Extracted page text data:
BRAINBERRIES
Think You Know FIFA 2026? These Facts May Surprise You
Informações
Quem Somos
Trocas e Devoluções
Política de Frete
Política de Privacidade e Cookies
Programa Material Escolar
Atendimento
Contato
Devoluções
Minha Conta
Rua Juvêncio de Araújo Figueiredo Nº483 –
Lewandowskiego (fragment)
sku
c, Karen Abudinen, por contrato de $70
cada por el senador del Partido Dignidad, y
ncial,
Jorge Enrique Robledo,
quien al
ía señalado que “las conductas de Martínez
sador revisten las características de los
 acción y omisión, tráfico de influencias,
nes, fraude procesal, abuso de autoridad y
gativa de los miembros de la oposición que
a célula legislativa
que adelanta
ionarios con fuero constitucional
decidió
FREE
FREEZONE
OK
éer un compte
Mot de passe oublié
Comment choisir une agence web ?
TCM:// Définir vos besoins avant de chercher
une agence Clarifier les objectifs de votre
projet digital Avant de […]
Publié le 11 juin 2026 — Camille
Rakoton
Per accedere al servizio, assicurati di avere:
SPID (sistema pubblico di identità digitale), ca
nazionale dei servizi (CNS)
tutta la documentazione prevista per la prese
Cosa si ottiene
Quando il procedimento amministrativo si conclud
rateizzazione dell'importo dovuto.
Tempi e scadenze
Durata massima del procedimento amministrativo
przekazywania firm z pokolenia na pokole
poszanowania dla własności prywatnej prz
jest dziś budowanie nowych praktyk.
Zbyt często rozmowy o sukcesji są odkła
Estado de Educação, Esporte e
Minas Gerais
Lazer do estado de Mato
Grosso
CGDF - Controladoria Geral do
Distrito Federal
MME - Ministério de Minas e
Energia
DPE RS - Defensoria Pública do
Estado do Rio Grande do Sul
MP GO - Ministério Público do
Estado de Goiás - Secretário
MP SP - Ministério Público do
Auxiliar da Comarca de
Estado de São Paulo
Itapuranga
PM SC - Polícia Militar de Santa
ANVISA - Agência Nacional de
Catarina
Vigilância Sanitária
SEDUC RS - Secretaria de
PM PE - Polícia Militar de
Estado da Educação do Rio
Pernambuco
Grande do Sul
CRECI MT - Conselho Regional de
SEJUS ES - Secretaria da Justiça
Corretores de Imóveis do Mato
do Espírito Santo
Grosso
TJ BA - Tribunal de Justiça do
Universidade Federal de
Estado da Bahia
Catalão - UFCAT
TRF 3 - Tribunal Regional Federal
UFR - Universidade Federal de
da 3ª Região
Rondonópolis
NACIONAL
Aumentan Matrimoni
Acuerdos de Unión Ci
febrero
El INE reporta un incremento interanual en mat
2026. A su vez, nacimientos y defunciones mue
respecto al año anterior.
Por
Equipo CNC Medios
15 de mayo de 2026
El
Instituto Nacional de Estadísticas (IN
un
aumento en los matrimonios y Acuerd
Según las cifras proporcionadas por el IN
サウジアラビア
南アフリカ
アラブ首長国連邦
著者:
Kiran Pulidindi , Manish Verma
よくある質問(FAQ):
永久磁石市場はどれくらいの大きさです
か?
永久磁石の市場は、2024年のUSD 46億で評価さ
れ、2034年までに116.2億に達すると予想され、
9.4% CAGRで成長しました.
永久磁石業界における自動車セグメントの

About this task: Repeat without alteration the lines of the extracted page text data above, from the first line through the line containing "poszanowania dla własności prywatnej prz".

Your response:
BRAINBERRIES
Think You Know FIFA 2026? These Facts May Surprise You
Informações
Quem Somos
Trocas e Devoluções
Política de Frete
Política de Privacidade e Cookies
Programa Material Escolar
Atendimento
Contato
Devoluções
Minha Conta
Rua Juvêncio de Araújo Figueiredo Nº483 –
Lewandowskiego (fragment)
sku
c, Karen Abudinen, por contrato de $70
cada por el senador del Partido Dignidad, y
ncial,
Jorge Enrique Robledo,
quien al
ía señalado que “las conductas de Martínez
sador revisten las características de los
 acción y omisión, tráfico de influencias,
nes, fraude procesal, abuso de autoridad y
gativa de los miembros de la oposición que
a célula legislativa
que adelanta
ionarios con fuero constitucional
decidió
FREE
FREEZONE
OK
éer un compte
Mot de passe oublié
Comment choisir une agence web ?
TCM:// Définir vos besoins avant de chercher
une agence Clarifier les objectifs de votre
projet digital Avant de […]
Publié le 11 juin 2026 — Camille
Rakoton
Per accedere al servizio, assicurati di avere:
SPID (sistema pubblico di identità digitale), ca
nazionale dei servizi (CNS)
tutta la documentazione prevista per la prese
Cosa si ottiene
Quando il procedimento amministrativo si conclud
rateizzazione dell'importo dovuto.
Tempi e scadenze
Durata massima del procedimento amministrativo
przekazywania firm z pokolenia na pokole
poszanowania dla własności prywatnej prz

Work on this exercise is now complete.